The difference between tracing, tracing, and tracing
As one of the folks leading our distributed tracing project at New Relic, I use the word “tracing” so often that sometimes I joke that it’s lost all meaning for me. But words matter, and this one is particularly important because “tracing” can refer to many different things.
Our distributed tracing project spans the entire New Relic engineering organization, from eleven language agents to our data ingest tier, through processing and storage and finally to our many frontend UIs. As we began planning for our next generation of tracing, I found myself grasping for a way to explain that this big, unwieldy project could be broken up into independent problems: the data collection, the propagation, and the display.
While separate, these domains are also related (and we’re calling all of it “distributed tracing”) so it was challenging to explain to everyone involved with the project. Some people knew we’d announced support for OpenTracing but weren’t sure what that got us, exactly. At the point we started talking about other CamelCase projects like TraceContext and OpenCensus, eyes were glazing over.
Each of these standards projects is solving a distinct problem that we collectively call “tracing”. In February I attended a distributed tracing workshop where Ben Sigelman captured these distinctions by asking and answering, “What’s the difference between tracing, tracing, and tracing?” With his permission, I’ll present that framework here and explain why we’re excited to participate in the emerging distributed tracing standards.
Tracing is about analyzing transactions
Tracing is how you monitor your system and get insights into its performance. We joined the growing list of APM vendors with tracing support with our own visualizations at our FutureStack conference last fall.
All the effort to collect traces would be wasted if we couldn’t show it in a useful way for customers. From the basics of just stitching together a particular trace to learning why it was slow to showing historical trends for a particular workflow through the hottest point in your ingest pipeline to using machine learning to figure out patterns within your system — visualizing traces is very important. Most APM vendors, New Relic included, plan to differentiate themselves from their competitors in this domain.
Tracing is about recording transactions
Tracing is how you keep track of lots of transactions. Essentially, using context that comes into a service with a request, some kind of tracer propagates that context to other processes and attaches it to transaction data sent to a tracing backend. This context allows the transactions to be stitched together later.
New Relic already does this today with cross-application tracing. With the industry shifting from monoliths to microservices, it’s becoming increasingly important to track transactions across process boundaries where APM agents can’t be installed. We’re actively participating in the new w3c distributed tracing trace context format working group, i.e. the standard for how to pass around tracing information.
With more services and more clouds, there’s more trace context passing through points where it could be lost. We’re joining the trace context standard so that when your request starts in a system monitored by New Relic and passes into a system monitored by AWS, the header propagating the context won’t be dropped and the trace won’t be broken.
Tracing is about describing transactions
Tracing is how you measure transactions. What happened and how long did it take? This is how New Relic has defined “tracing” for a long time. Our agents already trace transactions, errors, and slow queries within applications so customers can see where the slow parts are.
Our agent teams have become experts in language-specific application frameworks in order to create meaningful traces. If framework and library authors include their own instrumentation, we don’t have to track and update agents with each release. If that instrumentation is also vendor-neutral, it encourages more widespread adoption and lowers switching costs.
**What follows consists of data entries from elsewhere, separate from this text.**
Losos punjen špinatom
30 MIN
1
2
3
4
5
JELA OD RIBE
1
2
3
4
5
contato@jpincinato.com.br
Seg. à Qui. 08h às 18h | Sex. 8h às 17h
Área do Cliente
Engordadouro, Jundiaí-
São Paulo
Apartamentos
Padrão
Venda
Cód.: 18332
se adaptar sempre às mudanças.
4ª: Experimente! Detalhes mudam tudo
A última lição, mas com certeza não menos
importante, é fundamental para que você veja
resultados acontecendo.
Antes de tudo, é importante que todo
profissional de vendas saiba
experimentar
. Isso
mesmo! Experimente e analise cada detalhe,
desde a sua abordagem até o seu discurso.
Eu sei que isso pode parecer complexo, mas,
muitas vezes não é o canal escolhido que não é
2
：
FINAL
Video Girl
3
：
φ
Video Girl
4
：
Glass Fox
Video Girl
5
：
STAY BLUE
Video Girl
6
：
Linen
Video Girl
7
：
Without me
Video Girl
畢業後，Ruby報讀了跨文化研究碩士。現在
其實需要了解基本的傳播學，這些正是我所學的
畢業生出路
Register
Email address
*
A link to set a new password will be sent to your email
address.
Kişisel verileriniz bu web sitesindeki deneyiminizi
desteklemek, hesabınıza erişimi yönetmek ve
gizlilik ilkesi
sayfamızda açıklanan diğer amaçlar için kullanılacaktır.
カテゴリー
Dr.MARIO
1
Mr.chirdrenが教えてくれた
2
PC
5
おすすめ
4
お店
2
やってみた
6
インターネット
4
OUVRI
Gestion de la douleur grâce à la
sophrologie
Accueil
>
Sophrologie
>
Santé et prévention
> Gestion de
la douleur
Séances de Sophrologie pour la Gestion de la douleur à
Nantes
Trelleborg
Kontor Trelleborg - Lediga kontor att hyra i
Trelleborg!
The OpenTracing project explicitly tries to solve this problem with a general-purpose tracing API. To broaden the ways customers can send us data, we’re updating our agents to support these API calls and translate the data into our own formats.
We’re joining the OpenTracing standard to scale our instrumentation support and make it easier for customers to choose New Relic for their monitoring. We believe software benefits from well-instrumented applications that help engineers diagnose and fix problems quickly and we want everybody to benefit from the increased level of visibility that apps with well-instrumented APM solutions provide.
Defining our terms
By separating the concerns we can consider the unique users of each tracing domain. Ops end-users care about the UIs and APIs we provide to interact with and analyze their data. Dev end-users care about our instrumentation APIs and performance. DevOps end-users care about both! (And no one really cares about tracing context propagation unless it’s obtrusive or doesn’t work.)
Tracing standards projects don’t always neatly fall into these categories. Projects like OpenCensus aim to standardize across both the describing and recording domains with APIs for metrics and tracing instrumentation, and there are all-in-one projects like Zipkin that describe, record, and analyze distributed traces. But defining our terms and problem domains reduces confusion about what each standard is (and is not) and allows us to reason better about the specific problems they solve and how they can work together.